Although he was now just thirteen, and no longer considered himself a child, Samuel wanted to cry. He wanted his mother; he wanted his friends. Back in Biddlecombe, when he had faced Mrs. Abernathy’s wrath, he had done so surrounded by familiar buildings, and with the support of those whom he loved, and who loved him in return. Here he was alone, except for Boswell, and it says much about the kind of boy Samuel was that, even in the midst of his own fear and sorrrow, he wished he had remembered to let go of Boswell’s leash before he was transported. His loyal dog had no business being here, and yet Samuel was also not a little grateful that Boswell had in fact come with him, for there was at least one other being who was on his side in this terrible place.
No, that wasn’t entirely true. Boswell was not the only one who cared about him. There was another. The question was: how could Samuel find him?

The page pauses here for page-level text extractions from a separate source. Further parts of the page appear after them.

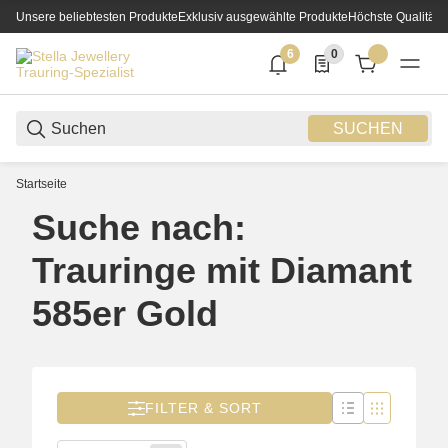
Unsere beliebtesten Produkte
Exklusiv ausgewählte Produkte
Höchste Qualität
6
0
6 neue Notifizierungen
0 Produkte in der List
SUCHEN
Startseite
Suche nach:
Trauringe mit Diamant
585er Gold
FILTER & SORT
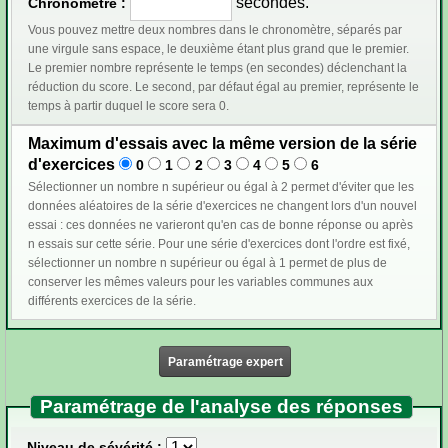
secondes.
Chronomètre :
Vous pouvez mettre deux nombres dans le chronomètre, séparés par
une virgule sans espace, le deuxième étant plus grand que le premier.
Le premier nombre représente le temps (en secondes) déclenchant la
réduction du score. Le second, par défaut égal au premier, représente le
temps à partir duquel le score sera 0.
Maximum d'essais avec la même version de la série
d'exercices
0
1
2
3
4
5
6
Sélectionner un nombre n supérieur ou égal à 2 permet d'éviter que les
données aléatoires de la série d'exercices ne changent lors d'un nouvel
essai : ces données ne varieront qu'en cas de bonne réponse ou après
n essais sur cette série. Pour une série d'exercices dont l'ordre est fixé,
sélectionner un nombre n supérieur ou égal à 1 permet de plus de
conserver les mêmes valeurs pour les variables communes aux
différents exercices de la série.
Paramétrage expert
Paramétrage de l'analyse des réponses
Niveau de sévérité :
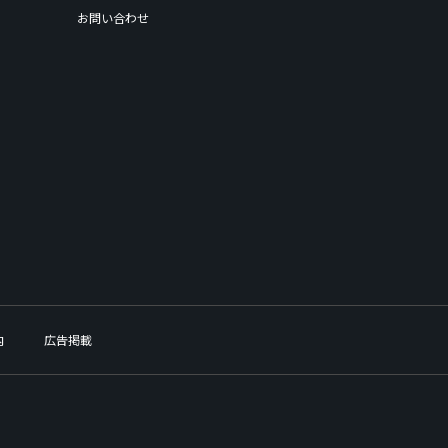
お問い合わせ
内
広告掲載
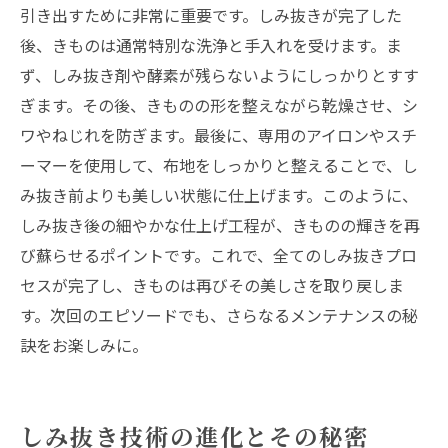
引き出すために非常に重要です。しみ抜きが完了した
後、きものは通常特別な洗浄と手入れを受けます。ま
ず、しみ抜き剤や酵素が残らないようにしっかりとすす
ぎます。その後、きものの形を整えながら乾燥させ、シ
ワやねじれを防ぎます。最後に、専用のアイロンやスチ
ーマーを使用して、布地をしっかりと整えることで、し
み抜き前よりも美しい状態に仕上げます。このように、
しみ抜き後の細やかな仕上げ工程が、きものの輝きを再
び蘇らせるポイントです。これで、全てのしみ抜きプロ
セスが完了し、きものは再びその美しさを取り戻しま
す。次回のエピソードでも、さらなるメンテナンスの秘
訣をお楽しみに。
しみ抜き技術の進化とその秘密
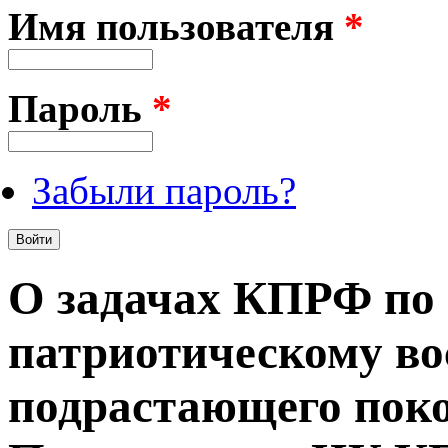
Имя пользователя
*
Пароль
*
Забыли пароль?
О задачах КПРФ по 
патриотическому в
подрастающего поко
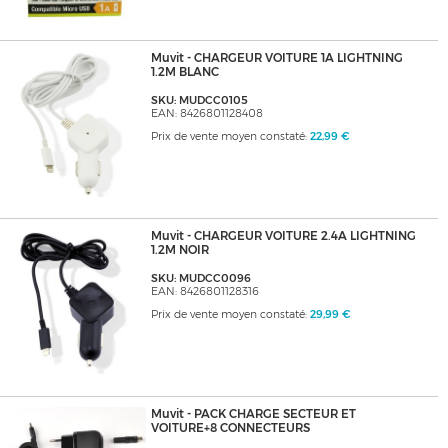
Muvit - CHARGEUR VOITURE 1A LIGHTNING
1.2M BLANC
SKU: MUDCC0105
EAN: 8426801128408
Prix de vente moyen constaté:
22,99 €
Muvit - CHARGEUR VOITURE 2.4A LIGHTNING
1.2M NOIR
SKU: MUDCC0096
EAN: 8426801128316
Prix de vente moyen constaté:
29,99 €
Muvit - PACK CHARGE SECTEUR ET
VOITURE+8 CONNECTEURS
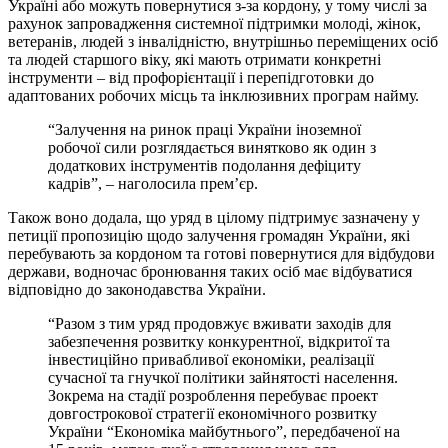
Україні або можуть повернутися з-за кордону, у тому числі за
рахунок запровадження системної підтримки молоді, жінок,
ветеранів, людей з інвалідністю, внутрішньо переміщених осіб
та людей старшого віку, які мають отримати конкретні
інструменти – від профорієнтації і перепідготовки до
адаптованих робочих місць та інклюзивних програм найму.
“Залучення на ринок праці України іноземної
робочої сили розглядається винятково як один з
додаткових інструментів подолання дефіциту
кадрів”, – наголосила прем’єр.
Також воно додала, що уряд в цілому підтримує зазначену у
петиції пропозицію щодо залучення громадян України, які
перебувають за кордоном та готові повернутися для відбудови
держави, водночас бронювання таких осіб має відбуватися
відповідно до законодавства України.
“Разом з тим уряд продовжує вживати заходів для
забезпечення розвитку конкурентної, відкритої та
інвестиційно привабливої економіки, реалізації
сучасної та гнучкої політики зайнятості населення.
Зокрема на стадії розроблення перебуває проект
довгострокової стратегії економічного розвитку
України “Економіка майбутнього”, передбаченої на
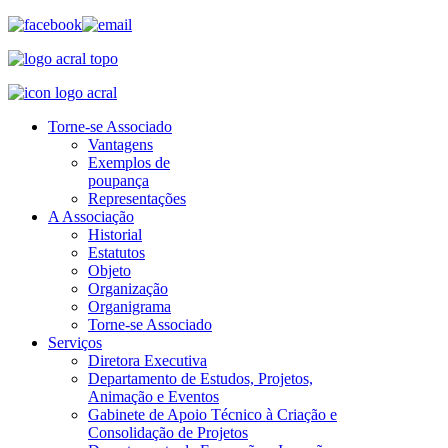
Torne-se Associado
Vantagens
Exemplos de
poupança
Representações
A Associação
Historial
Estatutos
Objeto
Organização
Organigrama
Torne-se Associado
Serviços
Diretora Executiva
Departamento de Estudos, Projetos,
Animação e Eventos
Gabinete de Apoio Técnico à Criação e
Consolidação de Projetos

Wormwood tapped Nurd on the shoulder.
“Master, why have we stopped?”
The car, still disguised as a rock, had been making good progress across the Vale of Fruitless Journeys, as Nurd put as much distance as possible between themselves and the cave in which they had been hiding. The Vale was formed of massive slabs of brown stone on which the car left no tracks. To the west (or maybe it was to the south, such concepts as direction having little or no meaning in a place where reality struggled to maintain a grip on itself) they ended at the Forest of Broken Forms, where those who had been vain about their looks, and dismissive of those whom they didn’t consider as pretty as themselves, were condemned to spend their lives as ugly trees. But that way was too close to the Mountain of Despair for Nurd’s liking, and so they had proceeded in another direction, or what they hoped was another direction given that Hell had a habit of confounding such expectations, so that you might head off away from Point A with the best of intentions only to find yourself rapidly back at Point A without ever having veered from a straight line. Ultimately, they wanted to reach the Honeycomb Hills, where they could hide themselves before the Watcher or, worse, its mistress, came hunting for them.